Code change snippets
%%

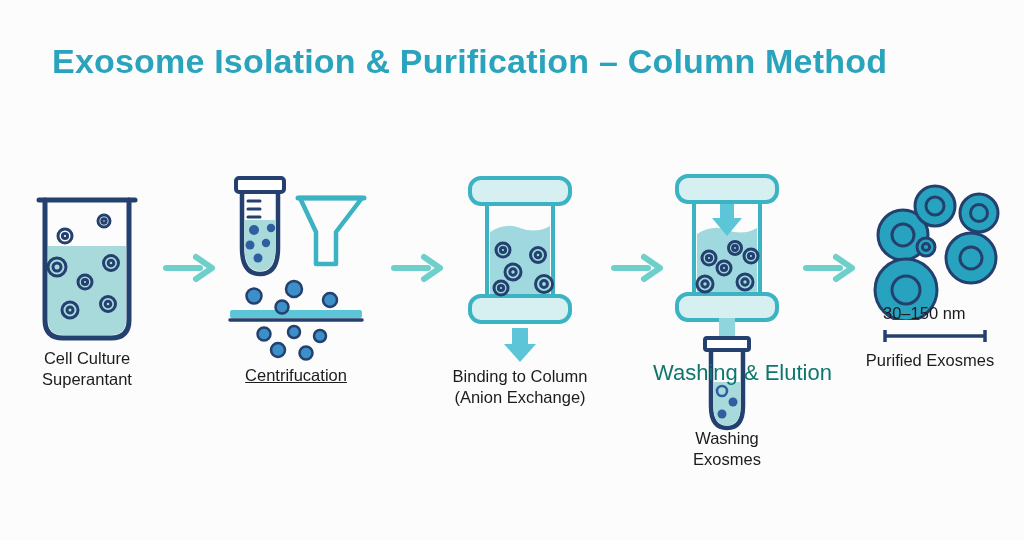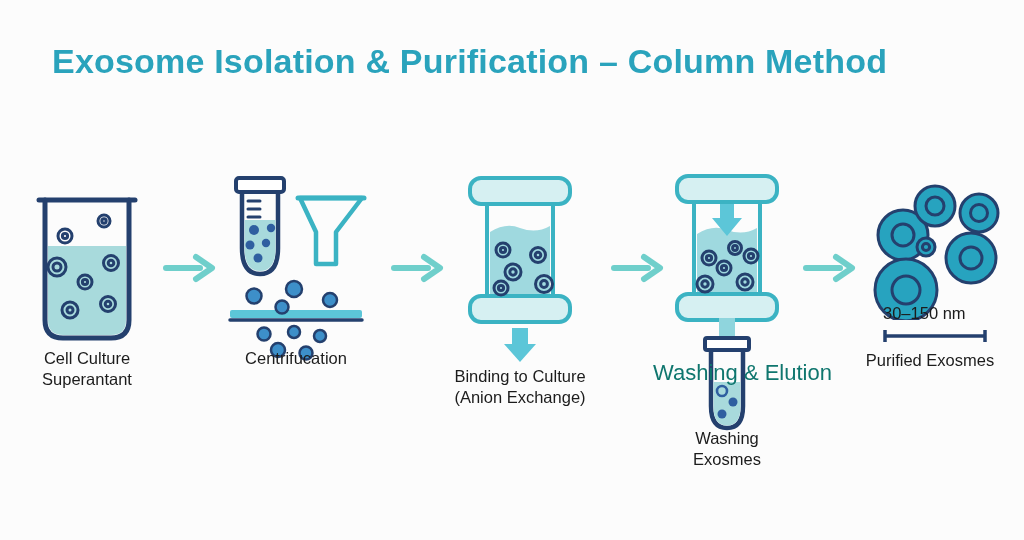--- a/index.html
+++ b/index.html
@@ -138,21 +138,21 @@
         <circle cx="86" cy="137" r="6.5"></circle>
       </g>
       <g fill="#3D8FC9" stroke="#24406E" stroke-width="2.5">
         <circle cx="68" cy="164" r="6.5"></circle>
         <circle cx="98" cy="162" r="6"></circle>
         <circle cx="124" cy="166" r="6"></circle>
         <circle cx="82" cy="180" r="7"></circle>
         <circle cx="110" cy="183" r="6.5"></circle>
       </g>
     </svg>
-    <div class="caption" style="top:178px;">
+    <div class="caption" style="top:195px;text-decoration:underline;">
       <span>Centrifucation</span>
     </div>
   </div>
 
   <svg class="arrow" style="left:388px;" viewBox="0 0 60 40">
     <line x1="6" y1="20" x2="40" y2="20" stroke="#6FCFCB" stroke-width="6" stroke-linecap="round"></line>
     <path d="M36 9 L52 20 L36 31" fill="none" stroke="#6FCFCB" stroke-width="6" stroke-linecap="round" stroke-linejoin="round"></path>
   </svg>
 
   <div class="step" style="left:420px;">
@@ -170,21 +170,21 @@
         <circle cx="93" cy="102" r="8"></circle>
           <circle cx="93" cy="102" r="3.2"></circle>
         <circle cx="124" cy="114" r="8.5"></circle>
           <circle cx="124" cy="114" r="3.4"></circle>
         <circle cx="81" cy="118" r="7"></circle>
           <circle cx="81" cy="118" r="2.6"></circle>
       </g>
       <path d="M92 158 L92 174 L84 174 L100 192 L116 174 L108 174 L108 158 Z" fill="#5CC6D8"></path>
     </svg>
     <div class="caption" style="top:196px;">
-      <span>Binding to Culture</span>
+      <span>Binding to Column</span>
       <span>(Anion Exchange)</span>
     </div>
   </div>
 
   <svg class="arrow" style="left:608px;" viewBox="0 0 60 40">
     <line x1="6" y1="20" x2="40" y2="20" stroke="#6FCFCB" stroke-width="6" stroke-linecap="round"></line>
     <path d="M36 9 L52 20 L36 31" fill="none" stroke="#6FCFCB" stroke-width="6" stroke-linecap="round" stroke-linejoin="round"></path>
   </svg>
 
   <div class="step" style="left:627px; top:160px;">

%%

### Task prompt
Number of lines above that include "arrow": state it and nothing else.

### Reply
2